Le trop perçu allégué-dont le bien fondé et le montant seront débattus devant le juge du fond-s’analysant en une avance en espèces ( la société elle-même n’en disconvient pas puisqu’elle prétend avoir fait l’avance des indemnités à la salariée), ne pouvait donner lieu à des retenues excédant le dixième du salaire exigible en application de l’article L 3251-3 du code du travail. L’obligation non sérieusement contestable de la société correspondant à la part excédant le dixième du solde net précité, il y a lieu de la condamner à verser à Mme X, à titre de provision,la somme de 3 525,13 € avec intérêts au taux légal à compter de la mise en demeure adressée le 25 septembre 2015.

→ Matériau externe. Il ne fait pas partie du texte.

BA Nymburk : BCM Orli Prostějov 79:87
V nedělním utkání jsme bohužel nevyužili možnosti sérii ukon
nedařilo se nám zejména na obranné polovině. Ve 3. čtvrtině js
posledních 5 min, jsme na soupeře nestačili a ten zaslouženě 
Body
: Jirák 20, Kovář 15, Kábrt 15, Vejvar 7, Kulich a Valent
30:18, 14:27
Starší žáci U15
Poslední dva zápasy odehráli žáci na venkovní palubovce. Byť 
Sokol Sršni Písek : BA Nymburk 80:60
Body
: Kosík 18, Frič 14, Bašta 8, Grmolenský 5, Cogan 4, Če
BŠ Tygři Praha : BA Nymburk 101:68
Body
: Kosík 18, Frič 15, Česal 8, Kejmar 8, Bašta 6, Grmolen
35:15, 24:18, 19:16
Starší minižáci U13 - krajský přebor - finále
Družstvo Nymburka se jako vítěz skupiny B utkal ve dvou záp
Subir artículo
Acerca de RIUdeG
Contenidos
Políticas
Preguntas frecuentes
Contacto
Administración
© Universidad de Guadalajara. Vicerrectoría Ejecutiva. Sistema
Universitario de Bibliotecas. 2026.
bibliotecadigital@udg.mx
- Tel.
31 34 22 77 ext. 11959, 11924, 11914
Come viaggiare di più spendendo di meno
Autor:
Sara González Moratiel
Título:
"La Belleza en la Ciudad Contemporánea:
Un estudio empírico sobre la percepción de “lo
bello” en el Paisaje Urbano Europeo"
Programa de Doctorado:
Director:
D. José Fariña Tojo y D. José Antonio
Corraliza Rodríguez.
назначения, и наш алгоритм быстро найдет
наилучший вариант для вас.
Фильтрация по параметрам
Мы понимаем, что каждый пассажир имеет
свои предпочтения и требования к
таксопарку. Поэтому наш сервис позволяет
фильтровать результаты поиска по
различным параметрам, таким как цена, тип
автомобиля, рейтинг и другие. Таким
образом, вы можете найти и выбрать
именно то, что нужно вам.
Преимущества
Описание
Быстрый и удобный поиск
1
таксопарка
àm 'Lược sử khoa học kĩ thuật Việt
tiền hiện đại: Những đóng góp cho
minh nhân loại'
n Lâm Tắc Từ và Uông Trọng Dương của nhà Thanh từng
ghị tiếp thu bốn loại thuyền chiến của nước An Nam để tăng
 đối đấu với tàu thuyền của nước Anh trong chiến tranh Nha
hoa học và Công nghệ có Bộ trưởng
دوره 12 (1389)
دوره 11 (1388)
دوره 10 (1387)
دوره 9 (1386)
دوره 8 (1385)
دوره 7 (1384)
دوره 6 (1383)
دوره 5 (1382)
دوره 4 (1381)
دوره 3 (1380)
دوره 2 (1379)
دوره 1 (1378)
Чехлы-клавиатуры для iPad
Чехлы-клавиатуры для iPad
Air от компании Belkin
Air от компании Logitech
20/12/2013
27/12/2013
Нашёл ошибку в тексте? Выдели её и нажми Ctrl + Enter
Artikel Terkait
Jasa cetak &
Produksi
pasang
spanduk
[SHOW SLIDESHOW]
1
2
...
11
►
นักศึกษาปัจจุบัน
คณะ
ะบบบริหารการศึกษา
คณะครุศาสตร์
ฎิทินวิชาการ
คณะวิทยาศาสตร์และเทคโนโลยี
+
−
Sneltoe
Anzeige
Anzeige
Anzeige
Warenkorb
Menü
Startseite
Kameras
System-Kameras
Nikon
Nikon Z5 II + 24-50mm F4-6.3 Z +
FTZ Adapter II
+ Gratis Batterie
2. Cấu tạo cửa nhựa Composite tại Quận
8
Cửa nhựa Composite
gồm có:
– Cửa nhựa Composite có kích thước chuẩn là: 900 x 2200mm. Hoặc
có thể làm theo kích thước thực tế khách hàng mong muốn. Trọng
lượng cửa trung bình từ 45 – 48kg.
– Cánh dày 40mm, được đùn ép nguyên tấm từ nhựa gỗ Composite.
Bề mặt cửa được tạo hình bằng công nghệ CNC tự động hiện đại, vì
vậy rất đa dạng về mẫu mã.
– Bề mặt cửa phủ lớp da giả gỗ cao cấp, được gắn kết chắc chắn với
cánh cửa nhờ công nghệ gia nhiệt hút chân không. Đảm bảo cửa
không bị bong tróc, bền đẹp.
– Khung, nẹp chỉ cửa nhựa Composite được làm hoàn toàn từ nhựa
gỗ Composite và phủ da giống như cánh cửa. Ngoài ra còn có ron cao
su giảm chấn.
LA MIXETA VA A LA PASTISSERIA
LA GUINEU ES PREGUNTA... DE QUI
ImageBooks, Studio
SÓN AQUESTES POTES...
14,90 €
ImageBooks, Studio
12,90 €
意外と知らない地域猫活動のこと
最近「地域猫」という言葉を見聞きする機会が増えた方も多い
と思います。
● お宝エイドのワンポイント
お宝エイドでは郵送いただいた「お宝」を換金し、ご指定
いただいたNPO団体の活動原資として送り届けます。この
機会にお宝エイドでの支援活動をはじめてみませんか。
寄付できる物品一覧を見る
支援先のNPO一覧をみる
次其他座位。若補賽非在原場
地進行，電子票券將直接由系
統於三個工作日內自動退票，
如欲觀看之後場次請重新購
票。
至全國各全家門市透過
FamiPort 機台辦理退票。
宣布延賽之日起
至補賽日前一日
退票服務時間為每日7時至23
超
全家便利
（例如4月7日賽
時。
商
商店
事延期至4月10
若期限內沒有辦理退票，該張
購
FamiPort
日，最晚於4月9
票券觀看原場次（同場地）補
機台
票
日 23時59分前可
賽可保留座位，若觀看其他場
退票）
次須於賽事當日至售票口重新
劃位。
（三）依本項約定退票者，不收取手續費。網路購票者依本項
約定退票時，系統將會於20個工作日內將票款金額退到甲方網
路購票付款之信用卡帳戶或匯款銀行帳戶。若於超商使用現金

Comme indiqué ci-dessus,la créance alléguée par la société CGI et discutée par Mme X tout au moins dans son montant, relèvent du débat devant le juge du fond'; les demandes présentées sur ce point en référé par la société, qu’elles tendent à voir constater sa créance (comme devant les premiers juges, qui ont retenu l’existence d’une contestation sérieuse) ou à voir condamner Mme X au paiement de celle-ci, seront dès lors écartées.
Il sera alloué à Mme X une indemnité de 1 500 € en application de l’article 700 du code de procédure civile.
PAR CES MOTIFS :
La COUR,
Statuant publiquement,par arrêt contradictoire,mis à disposition au secrétariat- greffe,
Infirme partiellement l’ordonnance de référé du conseil de prud’hommes de Rennes du 10 novembre 2015';
et, statuant sur les chefs infirmés,
Condamne la société CGI à payer à Mme X, à titre provisionnel, les sommes suivantes':
-1 000 € à valoir sur la réparation du préjudice subi pour la remise tardive des documents de fin de contrat';
-3 525,13 € à valoir sur le solde de tout compte, avec intérêts au taux légal à compter du 25 septembre 2015.
Rejette les demandes présentées par la société CGI';
Condamne la société CGI France à payer à Mme X la somme de 1 500 € au titre de l’article 700 du code de procédure civile ;
Condamne la société CGI France aux dépens de première instance et d’appel.